Business

Tuesday, 9 December 2025

What the new healthy food regulation means for advertising

Next month, TV ads showing unhealthy food – pizza, cakes, ice cream or even gourmet cheese – will be banned. How will this impact manufacturers?

Dawn French handing out “tiger prawn paella bites”. The Grinch singing in the vegetable aisle. Turkey with trimmings – but no filling oozing from a mince pie. In 2025, Christmas advertisements have at least one thing in common: no unhealthy food in sight.

From 5 January new restrictions on advertising food and drink that are high in fat, salt and sugar (HFSS) will come into force, after several delays. Across the UK, television ads showing foods deemed less healthy by regulation will be banned between 5.30am and 9pm, including streaming, while paid-for online adverts will be prohibited at all times. Businesses with less than 250 employees are exempt, and bigger companies will still be able to promote their brands providing no unhealthy products are shown.

The measures are part of the government’s long-term plans to tackle childhood obesity and other public health issues. In October, restrictions on certain offers and promotions of unhealthy food were introduced – and appear to have had an impact. According to research by the University of Leeds, checks on supermarket sales of HFSS foods led to two million fewer unhealthy products sold per day.

Marks and Spencer and Sainbury’s confirmed their Christmas adverts were consciously HFSS compliant

Advertising unhealthy products is already regulated to minimise exposure to children, and many brands complied with the new rules since October. Marks and Spencer and Sainsbury’s confirmed their Christmas adverts were consciously HFSS compliant.

The restrictions will have a significant impact on businesses that manufacture, advertise and sell HFSS foods. Those who spoke to The Observer were broadly supportive, but there are concerns about staying “front of mind” among customers. A survey of 250 industry leaders by Linney, a creative agency, found that 55% foresaw a high financial impact and 44% were worried about long-term viability. According to Linney’s James Nevard, it will be “harder for a newer brand to gain traction with newer audiences.”

Georgie Upton, MD of Wildcard PR agency, said among business owners she works with there is “so much uncertainty, a huge amount of nervousness. Nobody wants to be the poster boy for getting it wrong.” But there was little grumbling about the legislation’s aims.

For brands that produce HFSS foods there are two main options: reviewing advertising strategy or reformulating products to make them healthier. Paula Wyatt, head of marketing at Dr Oetker Pizza, told The Observer it had undertaken a long-term reformulation programme across the Chicago Town and Ristorante ranges, with 74% of pizza volume now compliant. “Most of us support the overall objective behind the restrictions,” Wyatt added.

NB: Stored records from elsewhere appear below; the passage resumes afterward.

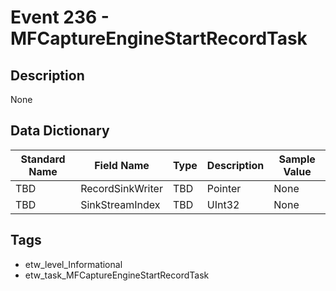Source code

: # Event 236 - MFCaptureEngineStartRecordTask

## Description
None

## Data Dictionary
|Standard Name|Field Name|Type|Description|Sample Value|
|---|---|---|---|---|
|TBD|RecordSinkWriter|TBD|Pointer|None|None|
|TBD|SinkStreamIndex|TBD|UInt32|None|None|

## Tags
* etw_level_Informational
* etw_task_MFCaptureEngineStartRecordTask
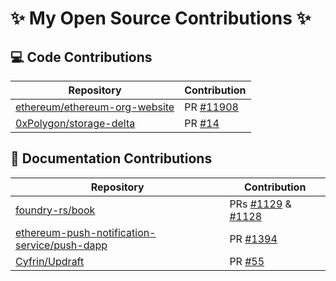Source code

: # ✨ My Open Source Contributions ✨

## 💻 Code Contributions

| Repository                                                                        | Contribution                                                             |
| --------------------------------------------------------------------------------- | ------------------------------------------------------------------------ |
| [ethereum/ethereum-org-website](https://github.com/ethereum/ethereum-org-website) | PR [#11908](https://github.com/ethereum/ethereum-org-website/pull/11908) |
| [0xPolygon/storage-delta](https://github.com/0xPolygon/storage-delta)             | PR [#14](https://github.com/0xPolygon/storage-delta/pull/14)             |

## 📝 Documentation Contributions

| Repository                                                                                                      | Contribution                                                                                                      |
| --------------------------------------------------------------------------------------------------------------- | ----------------------------------------------------------------------------------------------------------------- |
| [foundry-rs/book](https://github.com/foundry-rs/book)                                                           | PRs [#1129](https://github.com/foundry-rs/book/pull/1129) & [#1128](https://github.com/foundry-rs/book/pull/1128) |
| [ethereum-push-notification-service/push-dapp](https://github.com/ethereum-push-notification-service/push-dapp) | PR [#1394](https://github.com/ethereum-push-notification-service/push-dapp/pull/1394)                             |
| [Cyfrin/Updraft](https://github.com/Cyfrin/Updraft)                                                             | PR [#55](https://github.com/Cyfrin/Updraft/pull/55)                                                               |
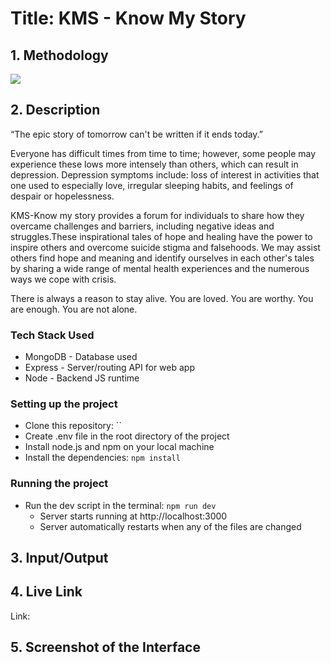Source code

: # Title: KMS - Know My Story

## 1. Methodology

![](readme_images/Methodology.png)

## 2. Description
“The epic story of tomorrow can't be written if it ends today.”

Everyone has difficult times from time to time; however, some people may experience these lows more intensely than others, which can result in depression. Depression symptoms include: loss of interest in activities that one used to especially love, irregular sleeping habits, and feelings of despair or hopelessness. 

KMS-Know my story provides a forum for individuals to share how they overcame challenges and barriers, including negative ideas and struggles.These inspirational tales of hope and healing have the power to inspire others and overcome suicide stigma and falsehoods. We may assist others find hope and meaning and identify ourselves in each other's tales by sharing a wide range of mental health experiences and the numerous ways we cope with crisis.

There is always a reason to stay alive. You are loved. You are worthy. You are enough. You are not alone.

### Tech Stack Used

- MongoDB - Database used
- Express - Server/routing API for web app
- Node - Backend JS runtime

### Setting up the project

- Clone this repository: ``
- Create .env file in the root directory of the project
- Install node.js and npm on your local machine
- Install the dependencies: `npm install`

### Running the project

- Run the dev script in the terminal: `npm run dev`
  - Server starts running at http://localhost:3000
  - Server automatically restarts when any of the files are changed

## 3. Input/Output



## 4. Live Link

Link: 

## 5. Screenshot of the Interface



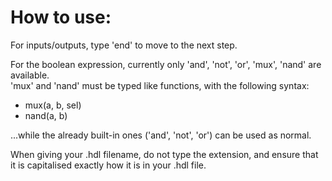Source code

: # How to use:

For inputs/outputs, type 'end' to move to the next step.

For the boolean expression, currently only 'and', 'not', 'or', 'mux', 'nand' are available.  
'mux' and 'nand' must be typed like functions, with the following syntax:  
* mux(a, b, sel)  
* nand(a, b)  

...while the already built-in ones ('and', 'not', 'or') can be used as normal.

When giving your .hdl filename, do not type the extension, and ensure that it is capitalised exactly how it is in your .hdl file.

We’re thinking ‘more creatively. You’ll see us spotlighting the atmosphere… and the emotional uplift our brand brings’

Everett Fieldgate, CEO, Creams Cafe

Britain’s largest dessert chain, Creams Cafe, is taking another route, said CEO Everett Fieldgate. Rather than producing diet versions of its ice creams, which Fieldgate said would “dilute both the essence of our brand and the experience our customers expect from us,” the legislation had pushed them to “think more creatively. You’ll see us spotlighting the atmosphere, the moments of connection and the emotional uplift our brand brings.”

Asher Budwig, MD of Lola’s Cupcakes, said since 2020, when the company began using Google ads, it had brought in around 10% of the business’s website traffic. Lola’s is both reformulating recipes and rethinking strategy, said Budwig.

With smaller companies exempt, the rules could provide an opportunity for smart challenger brands, Upton argued. “Not many times in the world of advertising does an opportunity come up, it forces brands to become genuinely creative. But, ethically, should they be going after it?” Paul Hurley, founder of Dum Dum Doughnuts, which plans to expand in 2026, said brands “shouldn’t require” government legislation and “shouldn’t be ramming junk food down kids’ throats”.

Paid-for advertising for HFSS is now banned, including banner ads, sponsored listings on search engines and social media promotions. However, owned media channels are not caught by the new rules, so brands’ own social media pages and websites won’t be affected. Brands may focus on areas not affected by the new rules, including audio, print and billboards.

Still, there are potential grey areas. Can businesses gift HFSS products to a social media influencer, for example? Dan Smith, head of advertising law at Gowling WLG said paying influencers to promote products was likely to fall foul of restrictions. “That’s what some brands I work with have found most alarming,” he added, as influencer marketing has become central to many brands’ digital media presence. While companies can still market their brands, what if they are indelibly linked to one HFSS product? This, said Smith, was “probably the most hotly debated topic around the new rules.”

Similar restrictions in other countries, notably Chile, have seen positive public health impacts. Katharine Jenner, executive director of Obesity Health Alliance, called on the government to go further, close “loopholes” around brand-only advertising and outdoor billboards and strengthen the criteria used to determine unhealthy products.